AB 346897
Klopfenstein Broggini Delphine · Nationalrat · Genf · Grüne Fraktion · 2024-09-26
Wortprotokoll
Je reviens avec une autre intervention sur la même thématique, sur la question de l'optimisation de l'énergie. Le postulat que je défends ici charge le Conseil fédéral d'examiner l'opportunité de généraliser des systèmes d'optimisation et de suivi de tout type de chauffage grâce à des programmes sur mesure pour les propriétaires, développés dans tous les cantons. Le Conseil fédéral présentera ensuite un rapport sur les économies d'énergie apportées par une telle mesure.
On le sait: le potentiel de développement des économies d'énergie est grand et, avec cette proposition, nous pourrions déjà parvenir à atteindre certains objectifs. En Suisse, deux tiers de la consommation d'énergie totale des ménages sont imputables au chauffage. Il est toujours plus urgent de s'émanciper des chaudières à mazout et de financer par la même occasion le remplacement de ces chaudières. On l'a confirmé en acceptant la loi climat il y a deux ans: la dernière loi climat plébiscitée par le peuple a non seulement confirmé, mais a aussi rendu possible, un soutien financier clair, qu'il serait très sage de maintenir aujourd'hui. Dans l'immédiat, il est aussi important d'avoir des systèmes de chauffage qui soient bien réglés, qui empêchent la surchauffe des bâtiments et la déperdition de chaleur. Cela vaut pour tout type d'énergie fossile, mais également pour les énergies renouvelables. L'important est de réussir à économiser de l'énergie là où on consomme de l'énergie.
D'après le programme Suisse Energie, plusieurs centaines de millions de francs par an pourraient être économisés sur les frais de chauffage en Suisse grâce à l'optimisation énergétique des chauffages. C'est économiser de l'énergie, mais c'est aussi économiser de l'argent. Cela coûte bien moins cher que d'assainir l'enveloppe d'un bâtiment ou que de changer les fenêtres, même si ces mesures, évidemment, sont elles aussi nécessaires. L'optimisation de l'exploitation réduit les coûts d'énergie de 15 pour cent en moyenne, sans investissement au niveau du chauffage, dans le cadre d'un contrat d'optimisation énergétique, même si c'est aussi une opération qui, certes, est importante. L'intervention est donc particulièrement judicieuse après un assainissement de l'enveloppe du bâtiment, tel que le remplacement des fenêtres. L'opération permet de faire baisser les charges, et donc de rendre l'immeuble plus attractif pour les locataires, grâce aux économies d'énergie, mais naturellement aussi pour des raisons écologiques - réduire l'empreinte carbone ou diminuer la dépendance à des sources d'énergie non indigènes.
Pour atteindre l'objectif de la neutralité carbone, les propriétaires devront évidemment aussi faire leur part.

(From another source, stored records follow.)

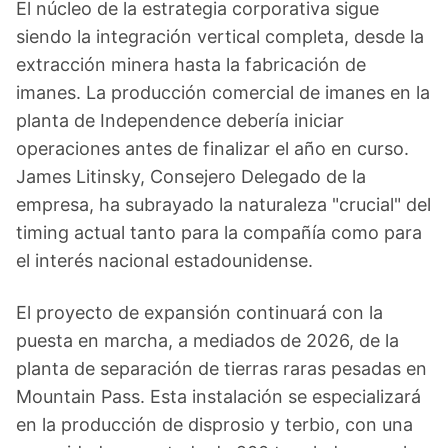
El núcleo de la estrategia corporativa sigue
siendo la integración vertical completa, desde la
extracción minera hasta la fabricación de
imanes. La producción comercial de imanes en la
planta de Independence debería iniciar
operaciones antes de finalizar el año en curso.
James Litinsky, Consejero Delegado de la
empresa, ha subrayado la naturaleza "crucial" del
timing actual tanto para la compañía como para
el interés nacional estadounidense.
El proyecto de expansión continuará con la
puesta en marcha, a mediados de 2026, de la
planta de separación de tierras raras pesadas en
Mountain Pass. Esta instalación se especializará
en la producción de disprosio y terbio, con una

C'est possible sans remettre en cause le confort et en gagnant de l'argent. C'est financièrement intéressant, à la fois pour les propriétaires, mais aussi pour les locataires. L'énergie la plus verte, on le sait, est celle qu'on ne consomme pas. C'est aussi la moins chère - l'aspect économique a évidemment sa part à jouer dans ce postulat.

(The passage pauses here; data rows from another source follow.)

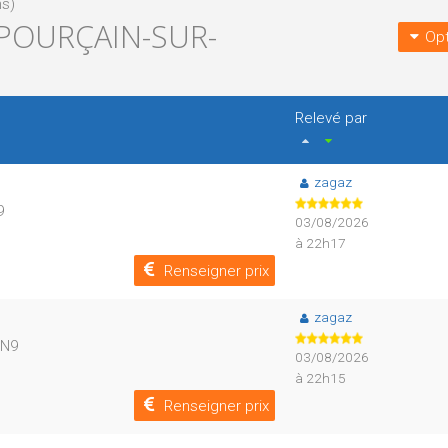
ns)
-POURÇAIN-SUR-
Opt
Relevé par
zagaz
9
03/08/2026
à 22h17
Renseigner prix
zagaz
=N9
03/08/2026
à 22h15
Renseigner prix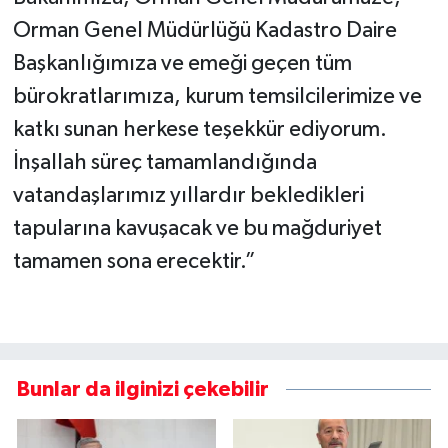
Orman Genel Müdürlüğü Kadastro Daire
Başkanlığımıza ve emeği geçen tüm
bürokratlarımıza, kurum temsilcilerimize ve
katkı sunan herkese teşekkür ediyorum.
İnşallah süreç tamamlandığında
vatandaşlarımız yıllardır bekledikleri
tapularına kavuşacak ve bu mağduriyet
tamamen sona erecektir.”
Bunlar da ilginizi çekebilir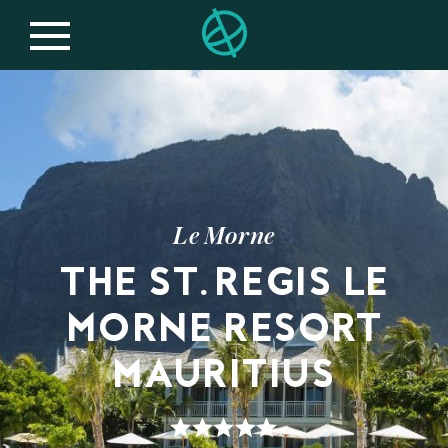
Le Morne
THE ST. REGIS LE
MORNE RESORT
MAURITIUS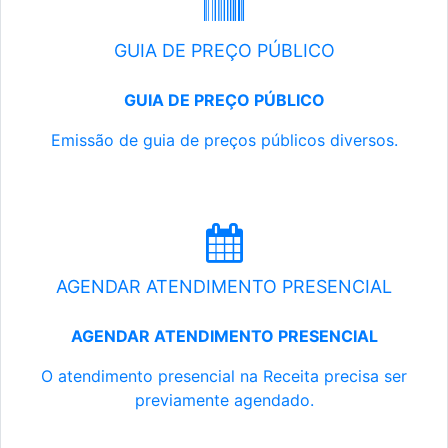
GUIA DE PREÇO PÚBLICO
GUIA DE PREÇO PÚBLICO
Emissão de guia de preços públicos diversos.
AGENDAR ATENDIMENTO PRESENCIAL
AGENDAR ATENDIMENTO PRESENCIAL
O atendimento presencial na Receita precisa ser
previamente agendado.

C'est vrai au niveau du chauffage, mais c'est aussi vrai au niveau de l'électricité, comme le confirme le programme Eco 21, que vous connaissez certainement, des Services industriels genevois, qui, à lui seul, a permis de retirer de la [PAGE 1965] consommation électrique l'équivalent de la consommation de 80[NB]000 ménages - c'est l'équivalent, à peu près, du nombre de ménages de la ville de Berne.
Je vous remercie dès lors de soutenir mon postulat.